Yesterday, ohdeedoh led me to this Salon interview with author Amy Richards talking about her book Opting In: Having a Child Without Losing Yourself.

The title made me a little suspicious that it would be a lot of psychobabble, but after reading on, it looks like I’ll be buying this book! Richards is a feminist (who co-wrote these books) who, like me, believes that the “mommy wars” are a distraction from the reality that women and their partners need to make choices that are right for them and their families – that there is not one feminist way to be a mother.

“Each woman wants different things; thus the feminist goal should be figuring out what you want.” -Amy Richards

It’s so great to hear about a book dealing with the so-called ”mommy wars” that doesn’t infuriate me! I just love Richards’ point of view.

“When I titled the book ‘Opting In,’ I meant to say, opt in to your own life, make yourselves aware of the options that are available to you.” -Amy Richards

Only when women do not feel pressured by society at large to either stay at home with their kids or work full-time will we truly be equal.  The focus needs to change from, “How is the Mom going to handle this,” to “How is the family going to handle this.”  Our society must change not only its attitude, but also its policies – we need better maternity/paternity leave and benefits, and employers need to be more flexible and family friendly.  Here’s a bit of Amy Richards’ very balanced view on that: 

“I think some women have been surprised when they’ve gone to their employers and been more honest about their conundrums. They’ve been able to create unique scenarios. This is not everybody, of course. There are definitely people with employers who say, “No way. Do it my way or you leave.” But I think one of the more productive ways to [frame the issue] is not actually “work-family” but “work-life,” so you’re not creating a hierarchy between parents and nonparents in the workplace in which parents are seen as getting “perks” that other employees don’t get. When you couch it in terms of “work-life” it opens it up to the entire workforce. So people will be like, “Yeah, I’m tired of using my sick days to go take care of my mother.”

What’s that?? Someone speaking dimplomatically and fairly about the “mommy wars”??  It can’t be!  Be still my beating heart!  Yup, this book is coming home with me.

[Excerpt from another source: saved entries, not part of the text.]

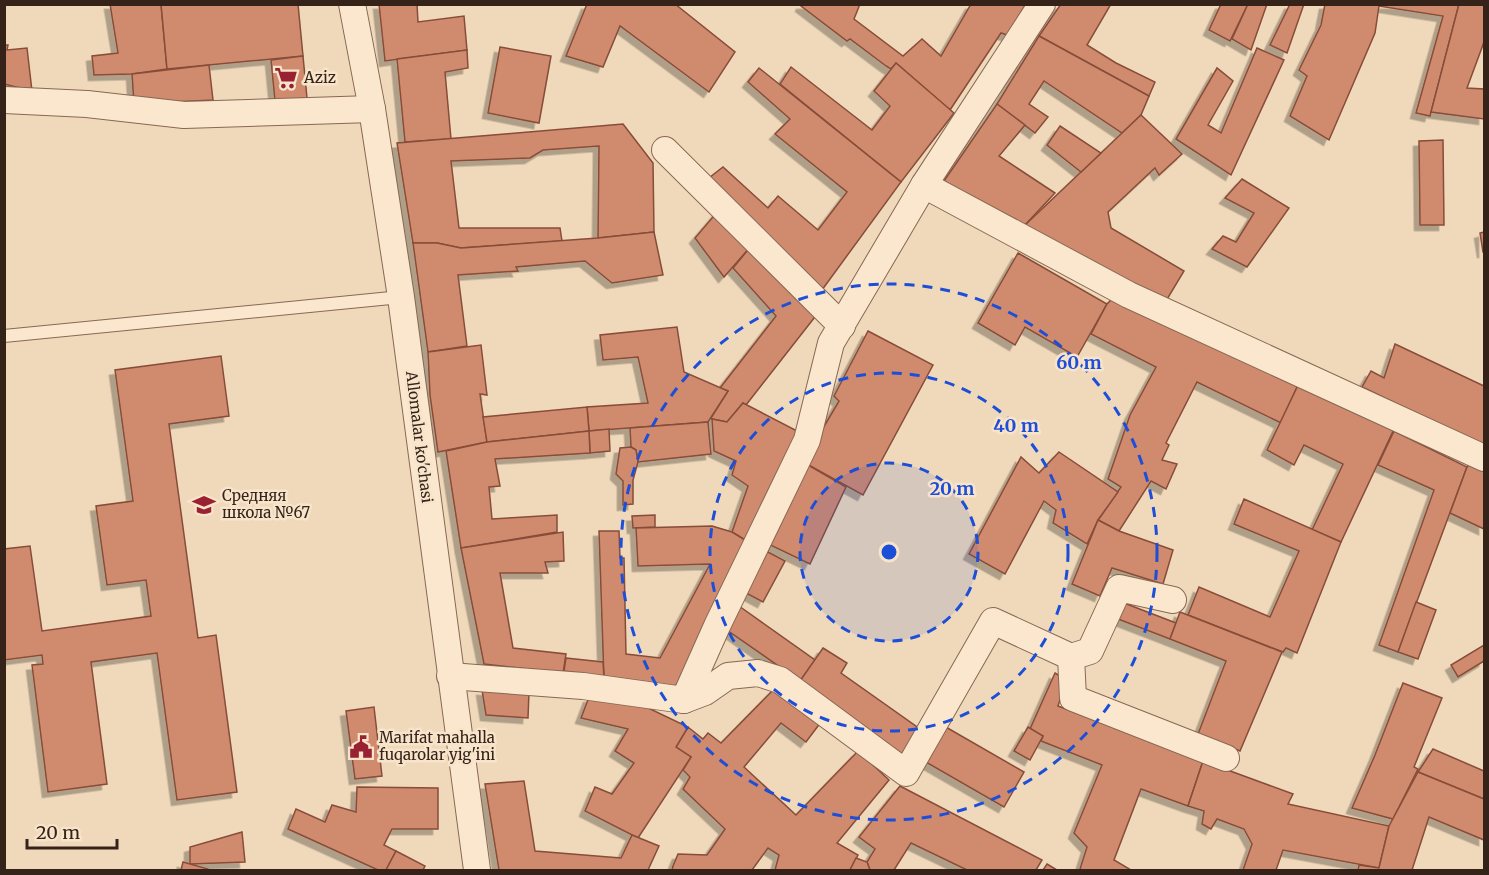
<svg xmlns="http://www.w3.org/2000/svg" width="1489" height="875" viewBox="0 0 1489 875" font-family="Merriweather,serif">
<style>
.building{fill:#d08a6e;stroke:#874d39;stroke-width:1.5;filter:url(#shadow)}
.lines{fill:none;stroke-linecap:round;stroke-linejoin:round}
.service-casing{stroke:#876854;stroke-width:14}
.minor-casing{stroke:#876854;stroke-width:28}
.service{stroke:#fae7cd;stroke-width:12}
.minor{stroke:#fae7cd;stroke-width:26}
.ring{fill:none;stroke:#1d4ed8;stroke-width:3;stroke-dasharray:10 8}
.labels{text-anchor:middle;stroke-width:5;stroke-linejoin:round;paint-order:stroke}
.poi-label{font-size:15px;fill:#35231a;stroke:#f7e4ca;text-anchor:start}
.street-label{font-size:15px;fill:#35231a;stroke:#f7e4ca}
.centre{fill:#1d4ed8;stroke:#f7e4ca;stroke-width:3}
.ring-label{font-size:18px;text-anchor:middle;font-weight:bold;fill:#1d4ed8;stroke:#f7e4ca;stroke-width:5;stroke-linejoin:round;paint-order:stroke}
</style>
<defs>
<filter id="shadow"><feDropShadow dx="-5.5" dy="5.5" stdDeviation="0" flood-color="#0004"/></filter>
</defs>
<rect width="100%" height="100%" fill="#f0d9ba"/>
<g class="building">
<polygon points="110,4 161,4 167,69 132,74 94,75 92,56 118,53"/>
<polygon points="161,4 298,4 303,56 167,69"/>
<polygon points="379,4 417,4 418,22 464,16 467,50 385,61"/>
<polygon points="587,4 675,4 735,52 709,92 620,26 603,67 566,56"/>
<polygon points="802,4 860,4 854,19 903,56 922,39 941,56 971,4 1026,4 1007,35 1001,33 950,110 896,63 891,69 886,66 850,39 847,41 801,6"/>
<polygon points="1061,4 1111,4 1087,45 1116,63 1155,82 1149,96 1039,36"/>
<polygon points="1221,4 1248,4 1230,41 1209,30"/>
<polygon points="1248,4 1267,4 1251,50 1232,39"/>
<polygon points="1290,4 1304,4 1287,53 1270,45"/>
<polygon points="1325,4 1459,4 1430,116 1416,113 1443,16 1379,6 1375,33 1329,140 1290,116 1307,76 1299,70 1321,25"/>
<polygon points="1459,4 1484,4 1484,42 1467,88 1484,89 1484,119 1431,112"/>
<polygon points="1039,36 1149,96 1141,115 1122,133 1044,81 1029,104 1048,117 1035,133 997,104"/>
<polygon points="4,45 8,45 7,50 27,48 32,91 4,84"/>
<polygon points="500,47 551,56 539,123 488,113"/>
<polygon points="1257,48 1284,60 1231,175 1176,139 1217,68 1233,81 1208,125 1221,133"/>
<polygon points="467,50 468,68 445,72 451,139 405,142 397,59"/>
<polygon points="303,56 307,98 275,101 271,60"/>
<polygon points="896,63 954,113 901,182 780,84 791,67 872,130 890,106 874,91"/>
<polygon points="209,65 213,100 134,104 132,74"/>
<polygon points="759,68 901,182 819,294 705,181 723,167 768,208 778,196 818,230 847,192 775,134 790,119 748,82"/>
<polygon points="997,104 1025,125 999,156 1055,193 1023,227 944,181"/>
<polygon points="1141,115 1182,154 1159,175 1155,168 1108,212 1111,228 1184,271 1166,301 1023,227"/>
<polygon points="623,124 653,163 654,232 598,238 599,146 543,150 530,158 451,161 459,228 560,228 562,241 461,248 437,243 413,243 397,143"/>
<polygon points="1060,126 1101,153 1081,172 1047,145"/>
<polygon points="1443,140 1444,225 1420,225 1419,141"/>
<polygon points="1242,179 1289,208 1247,267 1212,249 1223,236 1236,242 1254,213 1225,198"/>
<polygon points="718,211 752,245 724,277 695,238"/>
<polygon points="654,232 663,275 612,283 585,261 516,267 518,271 458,275 467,346 428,352 413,243 437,243 461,248 598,238"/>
<polygon points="1484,232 1484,252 1483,252 1480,233"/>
<polygon points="752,245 818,313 746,405 743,403 727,422 712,419 711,418 728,391 720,388 776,316 733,268"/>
<polygon points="1018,253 1107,304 1077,357 1025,327 1015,345 978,323"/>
<polygon points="1113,298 1298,385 1281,423 1197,382 1166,443 1169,445 1162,460 1177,464 1166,489 1151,481 1119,531 1098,520 1121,487 1108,479 1130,415 1156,367 1091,334 1107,304"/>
<polygon points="677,327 684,372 728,391 708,422 589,431 587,407 648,403 638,357 603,360 600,335"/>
<polygon points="868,331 933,365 863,495 803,462 839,401 834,396"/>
<polygon points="1395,344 1484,386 1484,446 1362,387 1371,371 1384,378"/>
<polygon points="481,345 487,395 480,394 487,442 438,452 430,395 428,352"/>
<polygon points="221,356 229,416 169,424 198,638 216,635 237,792 177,800 157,653 91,662 107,784 48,792 32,665 43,664 42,655 4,660 4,549 30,546 42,631 151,616 146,580 107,585 96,506 133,501 115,370"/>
<polygon points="1300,381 1395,427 1341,542 1312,530 1343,464 1304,445 1294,465 1267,450"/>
<polygon points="743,403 803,434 750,543 732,532 748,486 732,475 736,461 714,451 712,419 727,422"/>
<polygon points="587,407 589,431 487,442 483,417"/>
<polygon points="708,422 711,454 638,462 636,450 631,447 630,428"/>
<polygon points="609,429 610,451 590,453 589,431"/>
<polygon points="589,431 590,453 495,459 500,486 489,487 492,519 557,515 557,532 461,548 446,451 487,442"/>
<polygon points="1394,431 1467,467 1398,652 1379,645 1434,490 1378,465"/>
<polygon points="631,447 636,450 638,462 633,480 633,504 623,505 623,481 616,474 620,448"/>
<polygon points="1059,452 1118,492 1098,520 1087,544 1053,523 1056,510 1044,501 1005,574 969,554 1021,457 1039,473"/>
<polygon points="803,462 846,487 810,564 764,542"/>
<polygon points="1471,463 1484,469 1484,529 1450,513 1467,467"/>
<polygon points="1244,499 1341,542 1297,653 1286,648 1283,652 1188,615 1199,587 1270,617 1299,551 1234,524"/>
<polygon points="655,515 655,527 633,528 632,516"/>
<polygon points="1098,520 1119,531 1173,550 1163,584 1112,568 1100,596 1072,584"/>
<polygon points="712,526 732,532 750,543 676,687 604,680 599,531 619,531 620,558 624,558 626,654 660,658 710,564 638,566 636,528"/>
<polygon points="563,532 564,561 545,562 548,573 500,573 513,648 566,654 563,673 484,664 461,548"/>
<polygon points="766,551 785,561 763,602 744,592"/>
<polygon points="1416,602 1436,610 1418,659 1398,652"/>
<polygon points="1124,603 1176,623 1170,639 1118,619"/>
<polygon points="739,606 815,660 800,681 724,628"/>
<polygon points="1180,612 1282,652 1240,751 1198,734 1226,661 1170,639"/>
<polygon points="1484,645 1484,661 1458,677 1451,665"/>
<polygon points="823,648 847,663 841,673 920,729 900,758 800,681"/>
<polygon points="566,658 603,662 604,677 564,671"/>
<polygon points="1055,673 1063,678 1063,690 1058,706 1203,761 1188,806 1141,789 1114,860 1131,870 1082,870 1080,869 1087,847 1074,833 1102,765 1041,741 1043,736 1030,729"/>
<polygon points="1403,683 1442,698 1414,767 1418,769 1393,819 1352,808 1375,755"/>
<polygon points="778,685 821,722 806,742 781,723 744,767 796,815 858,751 889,780 837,843 858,855 850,870 775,870 779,855 768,848 752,870 672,870 673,866 678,854 707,855 725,829 683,789 690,777 683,770 691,757 676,747 688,727 703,739 708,733 721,743"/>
<polygon points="482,690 529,692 528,718 486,715"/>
<polygon points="589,697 640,704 688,727 676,747 691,757 638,838 585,811 595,787 612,794 634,763 615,751 628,729 581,718"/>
<polygon points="374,707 382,776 355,779 346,711"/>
<polygon points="944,726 1024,772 1004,807 924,761"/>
<polygon points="1028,727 1043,736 1030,760 1014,751"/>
<polygon points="1433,749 1484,771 1484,799 1418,772"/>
<polygon points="1203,761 1293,794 1288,804 1389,826 1379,868 1283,850 1276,870 1243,870 1252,844 1244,829 1217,819 1211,829 1202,824 1204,811 1188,806"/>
<polygon points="1418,772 1484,799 1484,840 1429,817 1412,870 1358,870 1359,865 1379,868 1389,826"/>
<polygon points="524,781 535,851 621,858 632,835 659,846 648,870 499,870 485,784"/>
<polygon points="900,786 1042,860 1036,870 967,870 911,843 894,870 870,870 867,862 875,849 859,837"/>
<polygon points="357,787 438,788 438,829 392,829 384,845 396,851 386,870 378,870 288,829 296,809 325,822 332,805 356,812"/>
<polygon points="242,832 245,862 190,864 190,847"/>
<polygon points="396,851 425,866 423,870 386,870"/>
<polygon points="856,858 867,862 870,870 850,870"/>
<polygon points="183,862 208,869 208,870 181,870"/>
<polygon points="1047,864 1057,870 1043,870"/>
</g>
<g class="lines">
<g class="service-casing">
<polyline id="service" points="4,336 401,297"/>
</g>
<g class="minor-casing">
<g id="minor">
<polyline points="352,4 372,109 401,297 477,870"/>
<polyline points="4,100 87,104 184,115 372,109"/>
<polyline points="665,150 842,326"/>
<polyline points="924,185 1129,295 1484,458"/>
<polyline points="1071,657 1090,651 1119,588 1173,600"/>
<polyline points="450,676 583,686 684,700 717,626 807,440 831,343 924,185 1042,4"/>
<polyline points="684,700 705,692 728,676 758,673 780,680 906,773 993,621 1071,657 1073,698 1226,758"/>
</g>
</g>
<use href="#service" class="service"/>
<use href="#minor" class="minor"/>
</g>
<circle cx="889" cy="552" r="89" fill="#1d4ed8" fill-opacity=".12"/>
<g class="ring">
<circle cx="889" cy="552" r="89"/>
<circle cx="889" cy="552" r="179"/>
<circle cx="889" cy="552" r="268"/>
</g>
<defs>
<g id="supermarket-bare" transform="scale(1.8)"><path d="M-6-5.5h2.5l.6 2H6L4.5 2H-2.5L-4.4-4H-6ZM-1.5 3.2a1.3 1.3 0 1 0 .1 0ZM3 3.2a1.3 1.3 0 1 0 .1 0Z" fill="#992132" stroke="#f7e4ca" stroke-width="2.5" paint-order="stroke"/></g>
<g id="school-bare" transform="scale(1.8)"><path d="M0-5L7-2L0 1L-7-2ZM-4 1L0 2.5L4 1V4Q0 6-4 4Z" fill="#992132" stroke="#f7e4ca" stroke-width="2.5" paint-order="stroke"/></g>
<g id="civic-bare" transform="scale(1.8)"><path d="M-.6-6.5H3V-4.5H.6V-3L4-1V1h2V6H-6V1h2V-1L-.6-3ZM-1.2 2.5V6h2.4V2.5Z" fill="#992132" stroke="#f7e4ca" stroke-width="2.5" paint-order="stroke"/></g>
</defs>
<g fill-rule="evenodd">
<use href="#supermarket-bare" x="286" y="78"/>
<use href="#school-bare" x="204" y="505"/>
<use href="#civic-bare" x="361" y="747"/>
</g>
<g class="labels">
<g class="poi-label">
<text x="304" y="83">Aziz</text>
<text x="222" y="501">Средняя<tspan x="222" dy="17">школа №67</tspan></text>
<text x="379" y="743">Marifat mahalla<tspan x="379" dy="17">fuqarolar yig'ini</tspan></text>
</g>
<g class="street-label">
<text transform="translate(419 437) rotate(83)" y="5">Allomalar ko'chasi</text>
</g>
</g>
<circle cx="889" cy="552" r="9" class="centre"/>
<g class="ring-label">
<text x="1079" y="369">60 m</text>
<text x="1016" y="432">40 m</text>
<text x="952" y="495">20 m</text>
</g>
<rect width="1489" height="875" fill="none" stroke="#35231a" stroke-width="12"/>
<path d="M27 839v9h90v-9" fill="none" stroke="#35231a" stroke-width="3"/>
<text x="36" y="839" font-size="18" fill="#35231a" stroke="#f7e4ca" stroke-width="4.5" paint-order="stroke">20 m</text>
</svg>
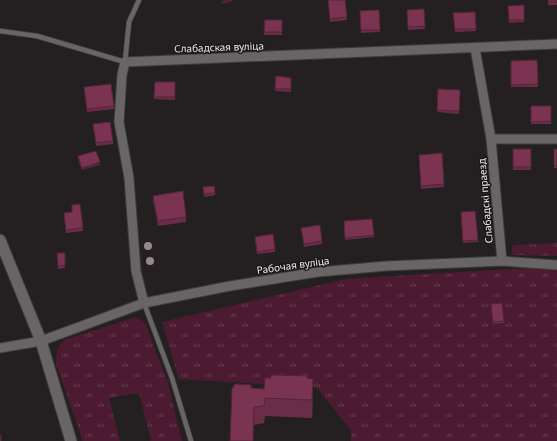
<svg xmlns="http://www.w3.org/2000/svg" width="557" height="441" viewBox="0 0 557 441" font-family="'Noto Sans',sans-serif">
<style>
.grass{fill:url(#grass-tufts)}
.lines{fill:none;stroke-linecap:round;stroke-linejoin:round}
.service-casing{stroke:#3f3c3d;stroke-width:6}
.minor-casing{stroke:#3f3c3d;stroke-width:11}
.tertiary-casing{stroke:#3f3c3d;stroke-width:13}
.service{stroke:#696566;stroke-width:4.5}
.minor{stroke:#696566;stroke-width:9}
.tertiary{stroke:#696566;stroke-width:11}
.tree{fill:#96888d}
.wall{fill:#692d47}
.shaded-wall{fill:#552439}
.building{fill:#7a3452;stroke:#552439}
.labels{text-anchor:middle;stroke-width:3;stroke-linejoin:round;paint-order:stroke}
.street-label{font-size:10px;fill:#efeced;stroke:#1b1718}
</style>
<defs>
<pattern id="grass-tufts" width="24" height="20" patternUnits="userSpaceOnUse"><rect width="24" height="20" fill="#4c1b31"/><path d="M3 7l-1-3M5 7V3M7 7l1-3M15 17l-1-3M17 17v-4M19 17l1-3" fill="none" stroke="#663c4f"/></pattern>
</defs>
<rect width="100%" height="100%" fill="#242022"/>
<path class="grass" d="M557,243V256L511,255L513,245Z
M543,267L557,270V441H351V430L316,387L179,379L162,322L346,279Z
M136,317L145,323L168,383L182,441H151L139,393L109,398L120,441H83L56,364L57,349L64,340Z"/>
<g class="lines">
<defs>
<path id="service" d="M0,31L37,36L125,62L129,22L139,0
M144,303L172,378L191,441"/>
<path id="minor" d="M475,48L491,139L502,261
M491,139H557
M144,303L136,271L129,178L119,122L122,75L125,62L557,44
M0,348L41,341L144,303L230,286L318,272L386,266L502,261L557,265"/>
<path id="tertiary" d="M0,240L41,341L71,441"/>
</defs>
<use href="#service" class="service-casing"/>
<use href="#minor" class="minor-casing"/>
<use href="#tertiary" class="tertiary-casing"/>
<use href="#service" class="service"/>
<use href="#minor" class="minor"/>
<use href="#tertiary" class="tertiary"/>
</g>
<g class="tree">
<circle cx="148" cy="246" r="4"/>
<circle cx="150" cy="261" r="4"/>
</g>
<path class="wall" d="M328,0H345L347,20L330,22Z
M548,0H557V5H548Z
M524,5V22L509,23L508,6Z
M424,9L425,29L408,30L407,10Z
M379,10L380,32L361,33L360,11Z
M475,12L476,31L455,32L453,13Z
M265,20H282V35H264Z
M537,60L538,87H511V61Z
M276,76L291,78V92L275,91Z
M155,82H175V100L154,99Z
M84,87L114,106V109L87,112Z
M438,89L460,90L459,114L437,112Z
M531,106H551V124H531Z
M93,124L113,141V144L96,146Z
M513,149H531V170H513Z
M554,149H557V168H554Z
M442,153L444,187L421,189L419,155Z
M78,156L100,165L82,170L78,159Z
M203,187L215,193V195L204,197Z
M153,196L186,217V222L158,226L153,201Z
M64,215L83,228V231L66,233Z
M461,215L478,240V242L463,243Z
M344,224L374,235V237L345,240Z
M301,228L322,241V244L304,247Z
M255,237L275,249V252L257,254Z
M57,253H65V268L58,269Z
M491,307L504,321V323L493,324Z
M307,378L313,396L312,418L265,416L264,423L254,425L251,388L264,389Z"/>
<path class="shaded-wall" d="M227,0H232V1L222,4V1Z
M100,162V165L82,170V168Z
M313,379V396L312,418V400Z"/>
<path class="building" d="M328,0H345L347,17L330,19Z
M548,0H557V2H548Z
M524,5V20H509L508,6Z
M424,9L425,26L408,27L407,10Z
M379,10L380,30H361L360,11Z
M475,12L476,29H455L453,13Z
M265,20H282V32H264Z
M537,60L538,84L511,85V61Z
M276,76L291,78V89H275Z
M155,82H175V97H154Z
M111,84L114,106L87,109L84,87Z
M438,89L460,90L459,111L437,110Z
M531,106H551V121L531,122Z
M110,122L113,141L96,143L93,124Z
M513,149H531V167H513Z
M554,149H557V166H554Z
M96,151L100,162L82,168L78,156Z
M442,153L444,184L421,186L419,155Z
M214,186L215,193L204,194L203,187Z
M183,191L186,217L158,221L153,196Z
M80,204L83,228L66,230L64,213L72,212V205Z
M475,211L478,240L463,241L461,212Z
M372,219L374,235L345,238L344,221Z
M320,225L322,241L304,244L301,228Z
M273,234L275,249L257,252L255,237Z
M57,253H65V265L58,266Z
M502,303L504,321L493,322L491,304Z
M271,375L307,376V378L313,379L312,400L265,398L264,406L254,407L253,441H230L232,389L235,384L251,385V388L264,389L265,378H271Z
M0,435H1V441H0Z"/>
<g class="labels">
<g class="street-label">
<text transform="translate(219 47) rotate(-2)" y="4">Слабадская вуліца</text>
<text transform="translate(485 201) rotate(-95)" y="4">Слабадскі праезд</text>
<text transform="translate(293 265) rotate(-8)" y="4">Рабочая вуліца</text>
</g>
</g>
</svg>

It was also great to see some of the responses from the ohdeedoh commenters, remarking on the need for the focus to shift from the gendered idea of “moms” juggling everything to the idea of “parents” making these decisions together, and also the reality that we have a lot of work to do before mothers and fathers (particularly working moms and stay at home dads) are not shamed for their choices.

Hooray for feminist moms speaking out!